给定文本 »
当然该配置文件,是在prometheus部署在k8s中生效的,即in-cluster模式。

kubernetes-apiservers

该项主要是让prometheus程序可以访问kube-apiserver,进而进行服务发现。看一下服务发现的代码可以看出,主要服务发现:node,service,ingress,pod。

 switch d.role {
 case "endpoints":
 var wg sync.WaitGroup

 for _, namespace := range namespaces {
 elw := cache.NewListWatchFromClient(rclient, "endpoints", namespace, nil)
 slw := cache.NewListWatchFromClient(rclient, "services", namespace, nil)
 plw := cache.NewListWatchFromClient(rclient, "pods", namespace, nil)
 eps := NewEndpoints(
 log.With(d.logger, "role", "endpoint"),
 cache.NewSharedInformer(slw, &apiv1.Service{}, resyncPeriod),
 cache.NewSharedInformer(elw, &apiv1.Endpoints{}, resyncPeriod),
 cache.NewSharedInformer(plw, &apiv1.Pod{}, resyncPeriod),
 )
 go eps.endpointsInf.Run(ctx.Done())
 go eps.serviceInf.Run(ctx.Done())
 go eps.podInf.Run(ctx.Done())

 for !eps.serviceInf.HasSynced() {
 time.Sleep(100 * time.Millisecond)
 }
 for !eps.endpointsInf.HasSynced() {
 time.Sleep(100 * time.Millisecond)
 }
 for !eps.podInf.HasSynced() {
 time.Sleep(100 * time.Millisecond)

数据条目 »

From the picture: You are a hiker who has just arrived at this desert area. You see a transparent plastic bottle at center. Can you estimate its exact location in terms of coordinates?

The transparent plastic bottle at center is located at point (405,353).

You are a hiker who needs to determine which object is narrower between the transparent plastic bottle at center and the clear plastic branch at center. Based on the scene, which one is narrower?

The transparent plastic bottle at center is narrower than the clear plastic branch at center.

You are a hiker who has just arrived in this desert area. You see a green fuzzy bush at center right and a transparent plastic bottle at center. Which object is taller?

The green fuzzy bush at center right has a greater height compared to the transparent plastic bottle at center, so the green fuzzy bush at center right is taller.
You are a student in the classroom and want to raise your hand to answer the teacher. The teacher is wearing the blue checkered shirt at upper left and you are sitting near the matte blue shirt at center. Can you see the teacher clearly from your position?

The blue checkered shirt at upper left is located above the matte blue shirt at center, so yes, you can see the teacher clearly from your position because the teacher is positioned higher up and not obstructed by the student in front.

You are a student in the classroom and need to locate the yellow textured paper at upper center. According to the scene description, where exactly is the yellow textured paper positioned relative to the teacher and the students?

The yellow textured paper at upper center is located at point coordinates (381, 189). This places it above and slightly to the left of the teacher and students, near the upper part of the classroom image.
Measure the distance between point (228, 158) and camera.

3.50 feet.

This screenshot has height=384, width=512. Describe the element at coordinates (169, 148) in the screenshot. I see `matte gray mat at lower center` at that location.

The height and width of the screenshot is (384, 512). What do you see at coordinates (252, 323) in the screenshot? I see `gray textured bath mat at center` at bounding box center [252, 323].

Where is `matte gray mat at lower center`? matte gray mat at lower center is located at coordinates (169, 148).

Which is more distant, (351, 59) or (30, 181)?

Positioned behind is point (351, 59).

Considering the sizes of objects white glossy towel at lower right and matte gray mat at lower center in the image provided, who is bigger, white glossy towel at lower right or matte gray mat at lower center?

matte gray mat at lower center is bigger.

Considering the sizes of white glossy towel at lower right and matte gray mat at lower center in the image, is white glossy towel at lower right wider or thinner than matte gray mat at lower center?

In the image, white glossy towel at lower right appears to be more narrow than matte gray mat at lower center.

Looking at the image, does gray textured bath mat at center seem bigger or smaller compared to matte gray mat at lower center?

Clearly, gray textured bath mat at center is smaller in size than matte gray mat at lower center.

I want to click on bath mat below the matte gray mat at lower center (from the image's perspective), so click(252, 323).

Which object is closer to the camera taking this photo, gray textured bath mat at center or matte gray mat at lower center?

练习 »
1. 在关于 Prometheus 服务发现的文本中,kubernetes-apiservers 这一项主要服务发现哪些对象?
2. 关于 Prometheus 服务发现的文本在哪里停止,就从哪里接着续写下去。

依次作答 »
1. node、service、ingress、pod。

2.
 }
 wg.Add(1)
 go func() {
 defer wg.Done()
 eps.Run(ctx, ch)
 }()
 }
 wg.Wait()
 case "pod":
 var wg sync.WaitGroup
 for _, namespace := range namespaces {
 plw := cache.NewListWatchFromClient(rclient, "pods", namespace, nil)
 pod := NewPod(
 log.With(d.logger, "role", "pod"),
 cache.NewSharedInformer(plw, &apiv1.Pod{}, resyncPeriod),
 )
 go pod.informer.Run(ctx.Done())

 for !pod.informer.HasSynced() {
 time.Sleep(100 * time.Millisecond)
 }
 wg.Add(1)
 go func() {
 defer wg.Done()
 pod.Run(ctx, ch)
 }()
 }
 wg.Wait()
 case "service":
 var wg sync.WaitGroup
 for _, namespace := range namespaces {
 slw := cache.NewListWatchFromClient(rclient, "services", namespace, nil)
 svc := NewService(
 log.With(d.logger, "role", "service"),
 cache.NewSharedInformer(slw, &apiv1.Service{}, resyncPeriod),
 )
 go svc.informer.Run(ctx.Done())

 for !svc.informer.HasSynced() {
 time.Sleep(100 * time.Millisecond)
 }
 wg.Add(1)
 go func() {
 defer wg.Done()
 svc.Run(ctx, ch)
 }()
 }
 wg.Wait()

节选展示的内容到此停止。